Biden rolled out his climate policy on Tuesday after facing weeks of criticism from the Democratic Party's left flank for reportedly considering a plan to strike a "middle ground" on the issue. It won praise from environmental groups who welcomed its call to reach net-zero emissions by 2050 and ban oil and gas drilling on public lands. Biden also said he would reject campaign contributions from fossil fuel executives and corporations.

While scientists, including the UN Intergovernmental Panel on Climate Change, envision a massive build out of carbon capture technology to meet ambitious climate targets, many in the progressive wing are skeptical of the technology. They see carbon capture as a way to extend the lifeline of coal, oil and natural gas and delay a transition to less-polluting forms of energy that don't rely on extracting fuel.

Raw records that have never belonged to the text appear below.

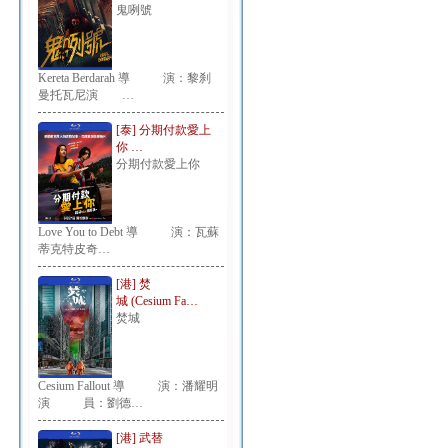
鬼咧號
Kereta Berdarah 導 演：黎刹
曼托瓦尼演 …
[泰] 分期付款愛上
你 …
分期付款愛上你
Love You to Debt 導 演：瓦蘇
蒂克特皮奇…
[港] 焚
城 (Cesium Fa…
焚城
Cesium Fallout 導 演：潘耀明
演 員：劉德…
[港] 武替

Nelson told POLITICO the carbon capture section of Biden's plan looked familiar. He said he's spent the past several years advocating against coal-fired power.

"As soon as I read it, it did not sound like language that would come from a presidential campaign and it sounded more like something that could come from a coal industry trade group or a coal company directly," Nelson said in a phone interview.

But even champions of a Green New Deal, such as Rep. Alexandria Ocasio-Cortez (D-N.Y.) and Sen. Ed Markey (D-Mass.), have left room for carbon capture technology, seeing it as a way to provide stability for fossil fuel-dependent economies and communities while still addressing greenhouse gas emissions.